Advice for Fellow MOOC Maniacs

The number of people writing to say they’re planning to take on their own Degree-of-Freedom like project in the near future has grown from one a month to one a day.

The stories these folks tell are varied (I’ve heard from at least two older people telling me they were actively looking to become a MOOC addicts after changes at work, while one young writer is trying to cram as much learning as he can into a gap year before heading off to college), which demonstrates that MOOCs are one of those “stones-thrown-in-the-water” technologies where you never know where ripples will land.

At various points during this project I’ve offered advice on how to get the most from a MOOC class (and the kind folks at Coursera have also let me blog/vlog on the subject now and then).  But rather than make would-be MOOC-iacs hunt for these suggestions, here’s a distillation of what I’ve learned so far that might be of use to fellow learners planning to take one course or dozens:

(1)    Treat your MOOCs like genuine college courses in terms of watching all the lectures, doing all the reading and putting your all into assignments (especially open ended projects like essays).  Unfortunately, not all MOOCs provide truly challenging ways to demonstrate achievement, so when a decent assignment comes along you should use it as an occasion to put your learning to work.

(2)    Most people drop out (or stop-out) of classes because they fall behind a week or two and never recover.  So if you decide to take multiple courses, avoid a work pile-up by putting yourself on some kind of regular schedule (I currently have specific weekday hours set aside for lectures, and bunch up reading on the weekends, for example).

(3)    Take notes for all your classes (even the ones that provide handouts or slides).  Note taking is an activity that recruits both your brain and sense organs in the process of internalizing information vs. just passively letting information wash over (or pass through) you.

(4)    If your courses contain quizzes associated with a set of lectures, try to put a gap of at least 24 hours between watching the lectures and taking the quiz.  This will let the test determine if you’ve really internalized the material vs. just regurgitating information that’s not yet found its way into long term memory.

(5)    Try to find a group with whom you can share a class.  If you can recruit friends and neighbors to take a class together, bravo!  But even if you have to create a virtual group, learning is best done in a team (I’ll be writing a lot more on this subject next week).

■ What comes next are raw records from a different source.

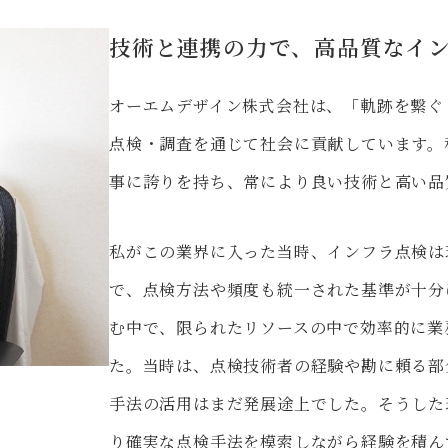
技術と連携の力で、高品質なイ
オーエムデザイン株式会社は、「軌跡を繋ぐ
点検・調査を通じて社会に貢献しています。
事に誇りを持ち、常により良い技術と高い品
私がこの業界に入った当時、インフラ点検は
で、点検方法や頻度も統一された基準が十分
む中で、限られたリソースの中で効率的に業
た。当時は、点検技術者の経験や勘に頼る部
手法の活用はまだ発展途上でした。そうした
り確実な点検手法を模索しながら経験を積ん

(6)    Gather information about your class (submitted work, grades, course description, etc.) as soon as it ends.  You may think you’ll never need this stuff again after a course is completed, but having recently started a portfolio of my work I can attest to the fact that important information can be hard to track down after a class is over.

(7)    Don’t cheat!  (Nuff said.)

(8)    And finally, only take as many courses as you can both handle and savor.

That last suggestion must sound rich from someone cramming eight courses into every three months.  But my project has a set of goals separate from pure learning that require me to work at this pace (notably, I want to gain exposure to the widest variety of platforms, subjects, institutions and lecturers in the shortest amount of time in order to be able to talk intelligently about the broader topic of MOOCs and free learning now, not four years from now).

But if I were to do this again with education alone as the goal, I’d make sure to give each course enough time to build a community, participate in discussions, and do anything else that maximized what I put into (and thus got out of) a class.